In the Metropolitan Opera’s new production of “El Niño,” which reimagines the story of Jesus’ birth and early childhood, there are singing and dancing Virgin Marys, Marys of the land and sea; there’s an Indigenous Mary, a Tropical Mary, a Golden Mary.
For the costume designer Montana Levi Blanco, differentiating this flock of Virgins was just one challenge in bringing to life this new vision of the composer John Adams and the director Peter Sellars’s eclectic Y2K-era oratorio, which draws just as liberally from Latin American poetry and mystic hymns as it does from the New Testament.
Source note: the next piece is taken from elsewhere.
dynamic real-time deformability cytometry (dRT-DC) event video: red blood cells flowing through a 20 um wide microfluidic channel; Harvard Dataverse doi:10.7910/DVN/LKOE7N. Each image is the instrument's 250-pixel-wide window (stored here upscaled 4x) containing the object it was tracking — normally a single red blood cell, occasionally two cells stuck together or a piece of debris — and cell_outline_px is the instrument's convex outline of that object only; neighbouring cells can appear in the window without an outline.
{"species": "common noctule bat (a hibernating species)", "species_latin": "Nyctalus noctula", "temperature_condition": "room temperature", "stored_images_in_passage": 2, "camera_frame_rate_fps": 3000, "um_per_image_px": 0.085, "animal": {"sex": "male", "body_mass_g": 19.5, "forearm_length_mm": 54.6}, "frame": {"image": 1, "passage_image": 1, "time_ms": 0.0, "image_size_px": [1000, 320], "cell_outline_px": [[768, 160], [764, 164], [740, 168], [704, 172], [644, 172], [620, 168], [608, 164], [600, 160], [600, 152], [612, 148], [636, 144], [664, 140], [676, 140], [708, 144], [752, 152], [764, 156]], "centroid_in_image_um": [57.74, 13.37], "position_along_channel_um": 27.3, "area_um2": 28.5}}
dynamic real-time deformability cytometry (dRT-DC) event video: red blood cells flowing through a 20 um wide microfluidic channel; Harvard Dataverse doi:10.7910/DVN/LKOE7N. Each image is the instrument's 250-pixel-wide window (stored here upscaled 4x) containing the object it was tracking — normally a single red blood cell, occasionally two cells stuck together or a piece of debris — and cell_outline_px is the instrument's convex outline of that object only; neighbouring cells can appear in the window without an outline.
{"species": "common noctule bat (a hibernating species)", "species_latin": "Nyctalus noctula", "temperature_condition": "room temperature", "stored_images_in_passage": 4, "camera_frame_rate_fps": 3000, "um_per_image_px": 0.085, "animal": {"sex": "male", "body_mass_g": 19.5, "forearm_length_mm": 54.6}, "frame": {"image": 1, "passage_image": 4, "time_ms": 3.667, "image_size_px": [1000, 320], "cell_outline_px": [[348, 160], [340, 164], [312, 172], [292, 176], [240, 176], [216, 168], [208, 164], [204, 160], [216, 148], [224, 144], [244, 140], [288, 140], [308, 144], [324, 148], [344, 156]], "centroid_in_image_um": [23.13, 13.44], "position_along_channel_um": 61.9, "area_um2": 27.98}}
In the director Lileana Blain-Cruz’s vision, the action takes place across multiple “planes.” It could be a lot to take in.
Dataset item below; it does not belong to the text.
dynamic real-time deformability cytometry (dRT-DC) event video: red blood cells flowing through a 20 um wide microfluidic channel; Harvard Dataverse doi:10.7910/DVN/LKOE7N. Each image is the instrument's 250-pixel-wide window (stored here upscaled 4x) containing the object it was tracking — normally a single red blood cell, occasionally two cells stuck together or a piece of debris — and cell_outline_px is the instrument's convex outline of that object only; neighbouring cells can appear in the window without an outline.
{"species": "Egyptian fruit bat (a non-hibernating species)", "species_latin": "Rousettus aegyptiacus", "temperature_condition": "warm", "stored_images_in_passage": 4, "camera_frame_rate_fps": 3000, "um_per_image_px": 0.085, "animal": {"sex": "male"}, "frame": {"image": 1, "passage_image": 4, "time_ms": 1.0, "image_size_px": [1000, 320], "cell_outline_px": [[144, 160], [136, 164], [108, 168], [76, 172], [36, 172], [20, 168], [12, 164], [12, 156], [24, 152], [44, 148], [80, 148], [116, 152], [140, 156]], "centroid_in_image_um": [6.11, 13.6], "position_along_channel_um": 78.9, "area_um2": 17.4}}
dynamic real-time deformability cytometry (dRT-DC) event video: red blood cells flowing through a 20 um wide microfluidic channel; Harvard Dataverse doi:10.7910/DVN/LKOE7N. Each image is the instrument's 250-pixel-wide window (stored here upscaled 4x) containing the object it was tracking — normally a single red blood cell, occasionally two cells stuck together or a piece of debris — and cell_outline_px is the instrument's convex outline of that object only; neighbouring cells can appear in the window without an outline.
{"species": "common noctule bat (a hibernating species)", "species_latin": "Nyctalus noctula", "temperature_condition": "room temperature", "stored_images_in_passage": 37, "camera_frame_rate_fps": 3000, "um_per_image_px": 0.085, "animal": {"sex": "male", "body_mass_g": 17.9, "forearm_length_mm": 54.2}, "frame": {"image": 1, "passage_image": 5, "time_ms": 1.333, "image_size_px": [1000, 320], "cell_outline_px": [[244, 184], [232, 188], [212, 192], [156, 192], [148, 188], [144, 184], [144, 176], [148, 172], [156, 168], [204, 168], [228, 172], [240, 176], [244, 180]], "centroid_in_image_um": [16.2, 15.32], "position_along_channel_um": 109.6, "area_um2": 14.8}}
Thankfully for Mr. Levi Blanco, 39, he has developed something of a shorthand while working with Ms. Blain-Cruz, whom he has known since he was an M.F.A. student at the Yale School of Drama. The pair have collaborated several times, including on “The Skin of Our Teeth,” for which Mr. Levi Blanco won a Tony Award in 2022.
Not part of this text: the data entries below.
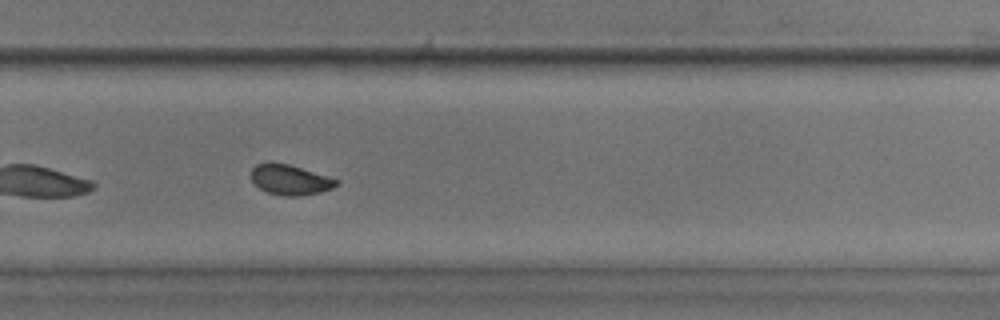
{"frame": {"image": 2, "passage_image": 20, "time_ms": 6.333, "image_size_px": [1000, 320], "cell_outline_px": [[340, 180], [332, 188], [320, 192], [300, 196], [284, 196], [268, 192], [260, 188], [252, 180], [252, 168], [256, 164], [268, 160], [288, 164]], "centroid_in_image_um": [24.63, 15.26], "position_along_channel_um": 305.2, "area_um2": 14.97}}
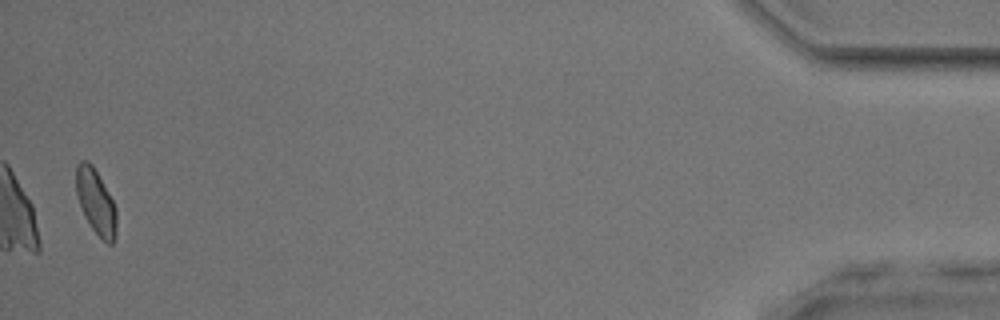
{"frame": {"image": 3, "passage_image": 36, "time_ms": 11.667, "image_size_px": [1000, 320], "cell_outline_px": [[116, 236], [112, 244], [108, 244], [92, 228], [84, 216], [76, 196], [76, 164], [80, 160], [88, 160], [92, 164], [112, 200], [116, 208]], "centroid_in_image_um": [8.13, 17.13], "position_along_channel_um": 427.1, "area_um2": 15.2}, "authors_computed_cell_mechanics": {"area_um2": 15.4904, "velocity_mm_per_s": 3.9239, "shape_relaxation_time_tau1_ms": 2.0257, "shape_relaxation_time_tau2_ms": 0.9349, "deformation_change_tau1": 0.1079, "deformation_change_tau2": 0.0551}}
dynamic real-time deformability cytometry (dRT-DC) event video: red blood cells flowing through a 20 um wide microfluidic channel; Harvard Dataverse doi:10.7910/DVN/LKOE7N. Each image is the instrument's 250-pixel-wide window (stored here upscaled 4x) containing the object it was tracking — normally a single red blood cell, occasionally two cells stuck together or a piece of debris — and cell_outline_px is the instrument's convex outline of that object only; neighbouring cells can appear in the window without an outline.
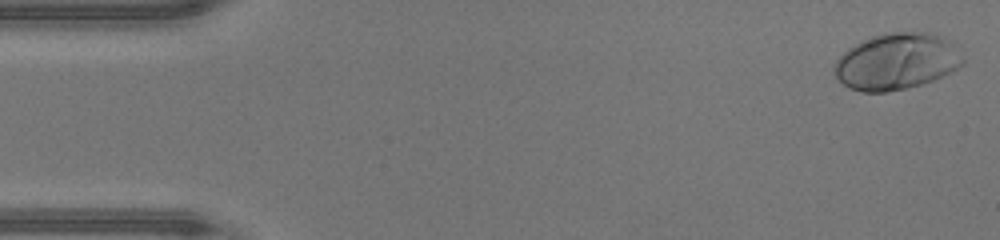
{"species": "human", "species_latin": "Homo sapiens", "temperature_condition": "warm", "stored_images_in_passage": 46, "camera_frame_rate_fps": 3000, "um_per_image_px": 0.085, "donor": {"sex": "male"}, "frame": {"image": 1, "passage_image": 1, "time_ms": 0.0, "image_size_px": [1000, 240], "cell_outline_px": [[964, 64], [952, 72], [932, 80], [908, 88], [884, 92], [860, 92], [848, 88], [832, 72], [832, 68], [836, 60], [848, 48], [872, 36], [884, 32], [932, 32], [948, 40], [964, 60]], "centroid_in_image_um": [76.18, 5.23], "position_along_channel_um": 8.8, "area_um2": 42.25}}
In the case of “El Niño,” painterly scenery by the set designer Adam Rigg evokes the natural environment. And because the chorus is onstage for much of the performance, the question became, What to do with these five dozen singers? The solution: Turn them into flora.
Mr. Levi Blanco developed four versions of the choral costume, all in the same shade of avocado green, that could be adapted to individual chorus members. If a singer wanted long sleeves or a crop top, say, or pants instead of a skirt, the costumes could easily be tweaked.
“Each one is a leaf,” he said of the variation. “Each leaf is different.”